We descended a different route off the southeast side of “C Prime” which made for some easier downclimbing than what we climbed up. The longest stretch of the Ripsaw lies between “C Prime” and “Peak D”, but a lot of it goes quickly as the terrain eases up for a bit.
In an attempt to stay ridge proper we climbed up and over a few gendarmes which provided some nice class 4/low-class 5 scrambling that generally wasn’t too exposed. One gendarme just north of “Peak D” however got the better of Rick and I. After climbing up it we didn’t see a great way off the south side, and despite Steve’s best efforts to make the downclimb work, he was eventually forced to give up the ghost and backtrack down and around the west side of the gendarme as well. There’s no shame, Steve. No shame!
After regrouping we finally made it to the summit of “Peak D” after a short, class 3 scramble. A few notes about the “C Prime” to “Peak D” portion of the ridge – as has been said before, if you run into any issues head west and south, not east, as the ridge is far more exposed on the Bubble Lake side than the Piney Creek side. That said, we were able to find a nice route down off the southeast side of “C Prime” which is one of the only spots along the entire traverse I’d recommend breaking the south/west rule.
The section leading up to “Peak E” took some time as it required scrambling up and over several towers, which were fun but started to wear on us at the same time. I’d say this section was the mental crux of the traverse for me as I knew we still had a long way to go and the midday heat was beating down on us something fierce.
We topped out on “Peak E” and took a much needed breather and refueled with a solid view of the remaining route before us. It makes sense to view E as the “hump” of the traverse in my opinion – beyond E it feels like you’re on the homestretch whereas before E it feels like the finish line isn’t even remotely close.
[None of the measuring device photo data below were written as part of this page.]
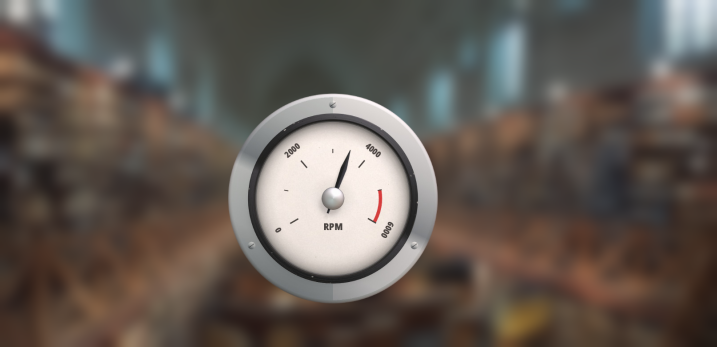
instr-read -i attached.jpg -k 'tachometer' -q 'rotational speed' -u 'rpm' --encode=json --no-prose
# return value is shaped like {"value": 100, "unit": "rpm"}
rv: {"value": 3500, "unit": "rpm"}
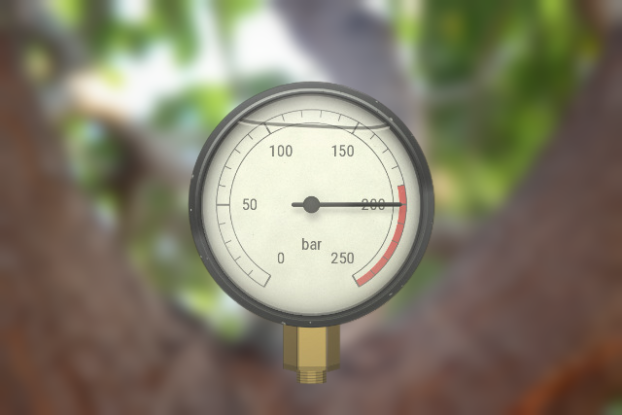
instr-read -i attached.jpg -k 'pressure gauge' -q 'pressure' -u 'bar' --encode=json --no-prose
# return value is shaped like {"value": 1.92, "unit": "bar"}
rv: {"value": 200, "unit": "bar"}
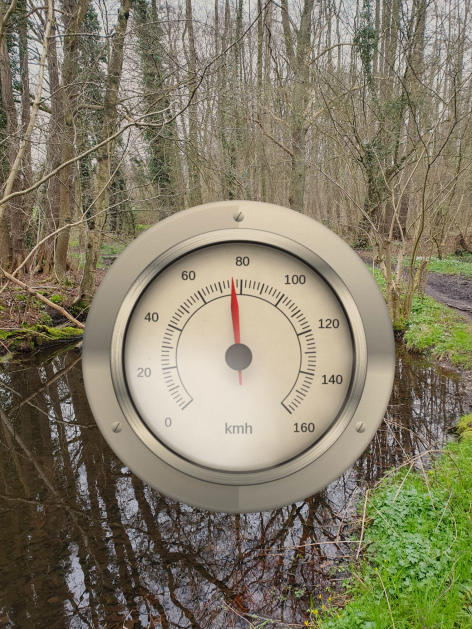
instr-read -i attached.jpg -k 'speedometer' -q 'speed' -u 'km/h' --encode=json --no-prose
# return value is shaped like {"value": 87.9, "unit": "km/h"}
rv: {"value": 76, "unit": "km/h"}
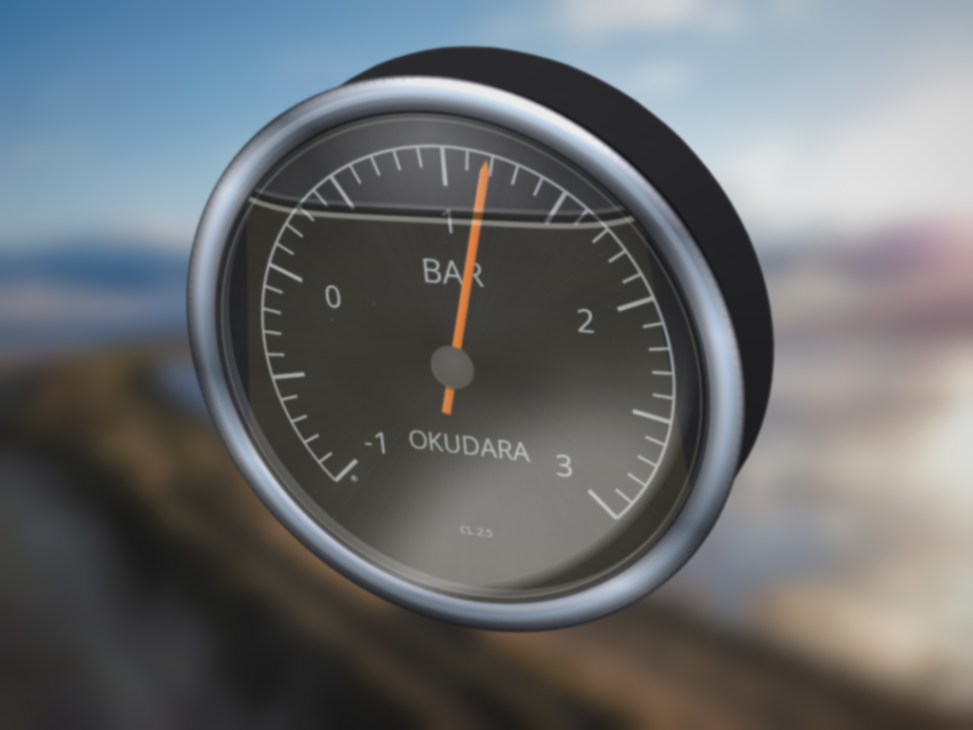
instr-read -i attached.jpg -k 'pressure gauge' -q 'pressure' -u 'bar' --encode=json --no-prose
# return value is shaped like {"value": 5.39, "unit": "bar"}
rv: {"value": 1.2, "unit": "bar"}
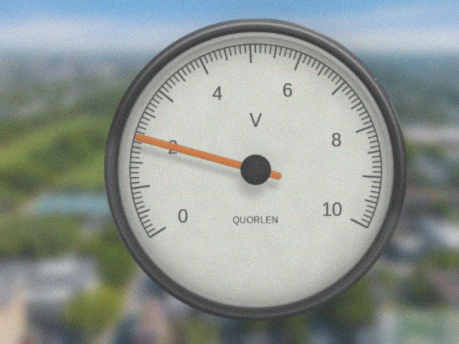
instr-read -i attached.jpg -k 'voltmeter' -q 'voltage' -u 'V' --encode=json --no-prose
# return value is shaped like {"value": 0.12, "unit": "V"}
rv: {"value": 2, "unit": "V"}
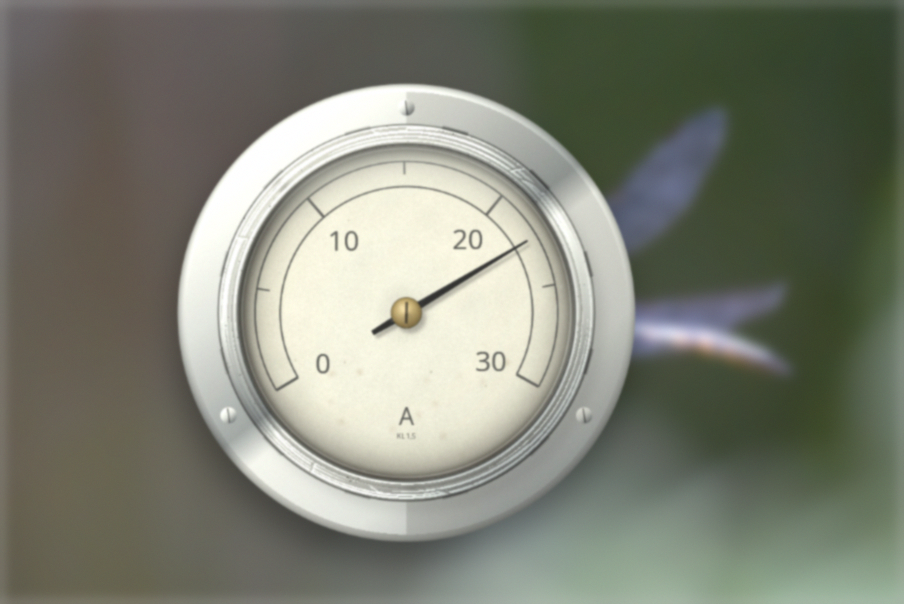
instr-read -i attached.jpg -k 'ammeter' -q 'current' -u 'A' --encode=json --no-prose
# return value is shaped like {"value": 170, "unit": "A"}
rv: {"value": 22.5, "unit": "A"}
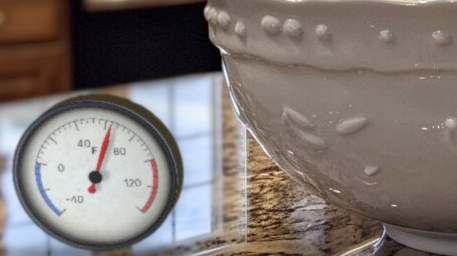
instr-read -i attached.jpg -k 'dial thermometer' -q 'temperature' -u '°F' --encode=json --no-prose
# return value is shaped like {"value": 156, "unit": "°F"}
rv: {"value": 64, "unit": "°F"}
If E ever gets named, maybe they should call it “Wednesday Peak”.
Now this was cool! We broke out the summit register on “Peak E” and were granted a momentary glimpse back in time…
After the brief historical reprieve we saddled up and continued along the more straightforward-looking stretch of ridge leading up to “Peak F”. It wasn’t completely devoid of a nice surprise here and there, however.
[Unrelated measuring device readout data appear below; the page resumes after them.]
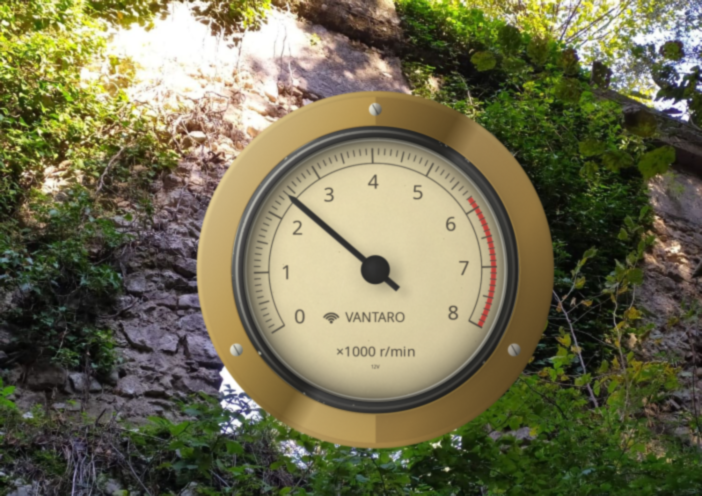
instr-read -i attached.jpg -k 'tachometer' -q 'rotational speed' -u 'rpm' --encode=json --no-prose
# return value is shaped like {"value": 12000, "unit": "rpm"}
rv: {"value": 2400, "unit": "rpm"}
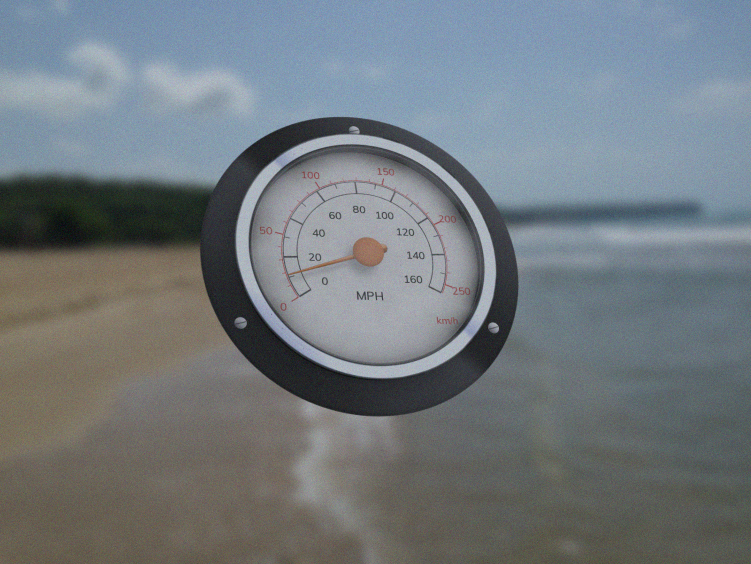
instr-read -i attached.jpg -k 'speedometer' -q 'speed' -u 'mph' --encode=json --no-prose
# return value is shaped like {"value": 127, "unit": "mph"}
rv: {"value": 10, "unit": "mph"}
Another great segment of sustained, solid scrambling had us to the top of “Peak F” with only one more down and up to go to reach the proverbial finish line.
We descended F’s south side under the waning afternoon sun and made our way up the last peak of the day. Aside from maybe “C Prime”, the final scramble to the summit of G was the the best climbing of the entire day – a nice surprise at the very end of the long Ripsaw Ridge. We took it one at a time, making sure to double check our handholds and footing, and topped out on “Peak G” with big smiles on our faces around 4:15pm.
Rather than downclimbing our route off G and descending the obvious gully between it and F down into Piney Creek, we elected for a more interesting, albeit time consuming route directly off G’s summit. What started off as a nice grassy descent turned into a series of steep ledge and chimney downclimbs. Oh well, it wouldn’t be a true Gore experience without a few unexpected challenges thrown in I suppose.
We eventually schwacked our way back to the Piney Creek Trail and walked out under an awesome fluorescent sunset, discussing current events, politics, racism, reverse racism, the planet Jupiter, and the like.
We plodded into the parking lot just as the final gasp of light escaped below the western horizon around 8pm, then motored into town for a burger and a beer (I’ll refrain from naming the establishment for fear of Brian’s wrath), the former being slightly more succulent than the latter. But I must admit they were both pretty succulent, especially after a day as sick as this one on a classic route in the Gores with good friends.